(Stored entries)
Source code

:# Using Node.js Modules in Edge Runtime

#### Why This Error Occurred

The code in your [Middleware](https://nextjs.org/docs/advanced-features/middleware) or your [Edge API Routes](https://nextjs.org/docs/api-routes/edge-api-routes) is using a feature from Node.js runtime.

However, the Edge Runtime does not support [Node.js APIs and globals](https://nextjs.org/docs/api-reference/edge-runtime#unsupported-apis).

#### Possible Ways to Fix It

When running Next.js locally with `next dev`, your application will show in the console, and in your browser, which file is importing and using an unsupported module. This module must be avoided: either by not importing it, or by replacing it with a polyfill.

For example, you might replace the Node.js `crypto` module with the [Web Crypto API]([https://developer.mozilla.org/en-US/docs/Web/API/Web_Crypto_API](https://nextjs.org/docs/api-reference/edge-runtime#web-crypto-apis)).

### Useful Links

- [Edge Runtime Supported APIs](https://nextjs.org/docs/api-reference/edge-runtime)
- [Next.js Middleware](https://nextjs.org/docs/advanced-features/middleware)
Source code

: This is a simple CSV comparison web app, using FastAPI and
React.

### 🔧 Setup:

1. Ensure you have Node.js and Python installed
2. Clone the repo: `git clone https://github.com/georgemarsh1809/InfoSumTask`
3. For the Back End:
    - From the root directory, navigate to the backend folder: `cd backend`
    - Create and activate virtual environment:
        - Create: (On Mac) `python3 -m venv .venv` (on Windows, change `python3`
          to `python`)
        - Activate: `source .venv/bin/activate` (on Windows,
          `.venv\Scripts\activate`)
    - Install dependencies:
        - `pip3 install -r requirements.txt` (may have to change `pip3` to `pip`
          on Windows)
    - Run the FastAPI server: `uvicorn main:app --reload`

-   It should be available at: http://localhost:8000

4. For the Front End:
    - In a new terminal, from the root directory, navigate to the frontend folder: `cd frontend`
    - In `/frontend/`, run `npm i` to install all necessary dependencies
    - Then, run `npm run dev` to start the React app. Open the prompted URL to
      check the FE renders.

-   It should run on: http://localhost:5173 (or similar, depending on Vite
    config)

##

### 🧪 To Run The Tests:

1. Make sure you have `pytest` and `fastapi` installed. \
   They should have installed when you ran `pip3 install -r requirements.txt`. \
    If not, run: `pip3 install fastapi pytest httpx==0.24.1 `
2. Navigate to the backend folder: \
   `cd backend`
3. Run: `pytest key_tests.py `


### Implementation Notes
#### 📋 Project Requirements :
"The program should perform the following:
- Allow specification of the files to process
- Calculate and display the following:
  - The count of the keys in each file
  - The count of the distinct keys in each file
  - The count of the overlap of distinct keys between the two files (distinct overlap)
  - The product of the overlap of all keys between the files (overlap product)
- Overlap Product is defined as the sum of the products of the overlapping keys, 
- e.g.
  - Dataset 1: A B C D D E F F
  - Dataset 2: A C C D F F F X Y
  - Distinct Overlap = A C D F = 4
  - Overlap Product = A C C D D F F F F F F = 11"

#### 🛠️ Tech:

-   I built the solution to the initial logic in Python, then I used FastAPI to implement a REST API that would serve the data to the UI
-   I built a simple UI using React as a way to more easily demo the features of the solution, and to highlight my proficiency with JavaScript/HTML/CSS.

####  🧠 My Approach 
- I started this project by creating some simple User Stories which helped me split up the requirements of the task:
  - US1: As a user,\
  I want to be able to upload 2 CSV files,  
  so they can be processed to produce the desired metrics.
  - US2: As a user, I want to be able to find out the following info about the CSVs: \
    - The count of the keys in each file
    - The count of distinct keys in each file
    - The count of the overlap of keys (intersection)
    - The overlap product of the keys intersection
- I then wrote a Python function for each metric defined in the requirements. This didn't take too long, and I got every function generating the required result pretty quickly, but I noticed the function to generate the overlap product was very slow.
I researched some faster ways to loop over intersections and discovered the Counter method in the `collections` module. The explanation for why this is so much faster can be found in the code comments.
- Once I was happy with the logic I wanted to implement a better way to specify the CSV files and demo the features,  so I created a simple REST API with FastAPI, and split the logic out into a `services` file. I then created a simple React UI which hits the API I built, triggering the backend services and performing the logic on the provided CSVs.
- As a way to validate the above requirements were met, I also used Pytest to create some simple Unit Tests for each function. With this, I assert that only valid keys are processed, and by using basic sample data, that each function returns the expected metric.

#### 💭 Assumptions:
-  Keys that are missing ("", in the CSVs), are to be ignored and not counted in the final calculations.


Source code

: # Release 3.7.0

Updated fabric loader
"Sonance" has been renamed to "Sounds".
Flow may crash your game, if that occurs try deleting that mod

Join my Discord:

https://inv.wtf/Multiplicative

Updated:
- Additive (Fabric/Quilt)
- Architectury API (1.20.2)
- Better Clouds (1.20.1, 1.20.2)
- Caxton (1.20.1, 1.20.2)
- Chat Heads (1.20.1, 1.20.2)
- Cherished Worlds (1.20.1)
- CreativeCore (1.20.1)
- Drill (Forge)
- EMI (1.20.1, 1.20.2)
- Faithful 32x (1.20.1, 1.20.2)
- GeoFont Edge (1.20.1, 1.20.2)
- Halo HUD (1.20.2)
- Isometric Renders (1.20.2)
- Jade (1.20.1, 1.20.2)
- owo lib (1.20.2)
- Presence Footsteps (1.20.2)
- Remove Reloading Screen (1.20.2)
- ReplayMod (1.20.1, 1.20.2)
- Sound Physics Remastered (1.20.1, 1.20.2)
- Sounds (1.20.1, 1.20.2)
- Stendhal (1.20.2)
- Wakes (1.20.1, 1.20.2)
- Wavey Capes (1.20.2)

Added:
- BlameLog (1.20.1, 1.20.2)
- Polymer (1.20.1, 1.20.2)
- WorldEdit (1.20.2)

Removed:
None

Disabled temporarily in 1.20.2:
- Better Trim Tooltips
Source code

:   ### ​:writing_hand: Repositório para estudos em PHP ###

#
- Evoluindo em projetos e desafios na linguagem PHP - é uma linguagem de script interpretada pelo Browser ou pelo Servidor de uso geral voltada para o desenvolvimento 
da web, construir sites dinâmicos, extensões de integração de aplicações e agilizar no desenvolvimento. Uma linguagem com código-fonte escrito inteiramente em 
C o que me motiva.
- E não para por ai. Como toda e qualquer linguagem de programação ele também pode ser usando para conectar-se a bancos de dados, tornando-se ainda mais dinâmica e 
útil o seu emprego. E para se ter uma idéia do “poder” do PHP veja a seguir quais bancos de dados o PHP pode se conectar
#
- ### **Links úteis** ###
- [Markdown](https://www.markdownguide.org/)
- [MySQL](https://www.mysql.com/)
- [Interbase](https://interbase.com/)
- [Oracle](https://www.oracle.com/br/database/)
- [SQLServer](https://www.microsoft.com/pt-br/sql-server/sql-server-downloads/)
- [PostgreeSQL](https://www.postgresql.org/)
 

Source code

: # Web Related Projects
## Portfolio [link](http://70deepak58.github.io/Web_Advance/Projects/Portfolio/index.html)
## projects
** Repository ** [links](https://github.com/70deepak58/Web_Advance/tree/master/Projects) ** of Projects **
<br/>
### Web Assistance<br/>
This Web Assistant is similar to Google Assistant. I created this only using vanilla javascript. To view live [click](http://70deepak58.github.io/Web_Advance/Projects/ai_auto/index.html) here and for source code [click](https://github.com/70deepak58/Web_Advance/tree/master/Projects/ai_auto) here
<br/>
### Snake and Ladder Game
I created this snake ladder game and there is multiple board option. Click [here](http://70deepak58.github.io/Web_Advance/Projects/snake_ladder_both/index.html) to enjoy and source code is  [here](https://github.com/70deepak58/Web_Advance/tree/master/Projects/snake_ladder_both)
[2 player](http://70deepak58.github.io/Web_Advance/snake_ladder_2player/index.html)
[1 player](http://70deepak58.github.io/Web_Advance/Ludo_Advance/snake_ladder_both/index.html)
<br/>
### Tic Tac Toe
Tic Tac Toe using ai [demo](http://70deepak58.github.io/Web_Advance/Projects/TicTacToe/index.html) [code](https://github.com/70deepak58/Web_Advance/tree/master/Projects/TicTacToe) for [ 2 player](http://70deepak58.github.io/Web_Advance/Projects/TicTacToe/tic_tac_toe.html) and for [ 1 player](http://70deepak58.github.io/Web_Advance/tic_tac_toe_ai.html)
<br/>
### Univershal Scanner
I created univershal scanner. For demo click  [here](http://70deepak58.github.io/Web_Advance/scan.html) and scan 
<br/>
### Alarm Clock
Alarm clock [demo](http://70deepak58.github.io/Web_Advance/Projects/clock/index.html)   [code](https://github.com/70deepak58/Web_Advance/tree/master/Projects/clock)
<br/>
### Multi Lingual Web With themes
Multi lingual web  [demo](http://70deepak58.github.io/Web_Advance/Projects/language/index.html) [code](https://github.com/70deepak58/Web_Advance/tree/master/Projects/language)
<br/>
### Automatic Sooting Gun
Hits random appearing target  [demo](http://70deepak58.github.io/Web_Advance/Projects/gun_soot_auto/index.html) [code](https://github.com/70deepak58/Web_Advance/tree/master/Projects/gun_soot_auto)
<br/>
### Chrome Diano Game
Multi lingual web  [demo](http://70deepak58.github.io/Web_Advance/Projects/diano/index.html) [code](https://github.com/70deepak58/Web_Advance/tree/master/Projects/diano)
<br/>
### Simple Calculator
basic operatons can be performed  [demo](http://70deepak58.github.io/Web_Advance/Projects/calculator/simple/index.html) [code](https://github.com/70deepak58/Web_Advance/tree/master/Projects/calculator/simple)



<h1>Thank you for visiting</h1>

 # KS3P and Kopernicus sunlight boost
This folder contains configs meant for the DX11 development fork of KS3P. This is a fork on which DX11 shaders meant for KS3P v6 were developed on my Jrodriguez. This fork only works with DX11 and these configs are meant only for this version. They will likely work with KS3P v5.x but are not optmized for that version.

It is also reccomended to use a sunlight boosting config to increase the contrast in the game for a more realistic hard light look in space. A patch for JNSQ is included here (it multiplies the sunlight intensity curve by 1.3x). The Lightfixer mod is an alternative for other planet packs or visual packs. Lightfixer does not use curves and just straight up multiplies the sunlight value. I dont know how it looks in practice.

**WHAT IS BEING ASKED**
Please copy only these lines, exactly: the first line of the records through the line containing "(may have to", ends included.

**WORKED SOLUTION**
Source code

:# Using Node.js Modules in Edge Runtime

#### Why This Error Occurred

The code in your [Middleware](https://nextjs.org/docs/advanced-features/middleware) or your [Edge API Routes](https://nextjs.org/docs/api-routes/edge-api-routes) is using a feature from Node.js runtime.

However, the Edge Runtime does not support [Node.js APIs and globals](https://nextjs.org/docs/api-reference/edge-runtime#unsupported-apis).

#### Possible Ways to Fix It

When running Next.js locally with `next dev`, your application will show in the console, and in your browser, which file is importing and using an unsupported module. This module must be avoided: either by not importing it, or by replacing it with a polyfill.

For example, you might replace the Node.js `crypto` module with the [Web Crypto API]([https://developer.mozilla.org/en-US/docs/Web/API/Web_Crypto_API](https://nextjs.org/docs/api-reference/edge-runtime#web-crypto-apis)).

### Useful Links

- [Edge Runtime Supported APIs](https://nextjs.org/docs/api-reference/edge-runtime)
- [Next.js Middleware](https://nextjs.org/docs/advanced-features/middleware)
Source code

: This is a simple CSV comparison web app, using FastAPI and
React.

### 🔧 Setup:

1. Ensure you have Node.js and Python installed
2. Clone the repo: `git clone https://github.com/georgemarsh1809/InfoSumTask`
3. For the Back End:
    - From the root directory, navigate to the backend folder: `cd backend`
    - Create and activate virtual environment:
        - Create: (On Mac) `python3 -m venv .venv` (on Windows, change `python3`
          to `python`)
        - Activate: `source .venv/bin/activate` (on Windows,
          `.venv\Scripts\activate`)
    - Install dependencies:
        - `pip3 install -r requirements.txt` (may have to change `pip3` to `pip`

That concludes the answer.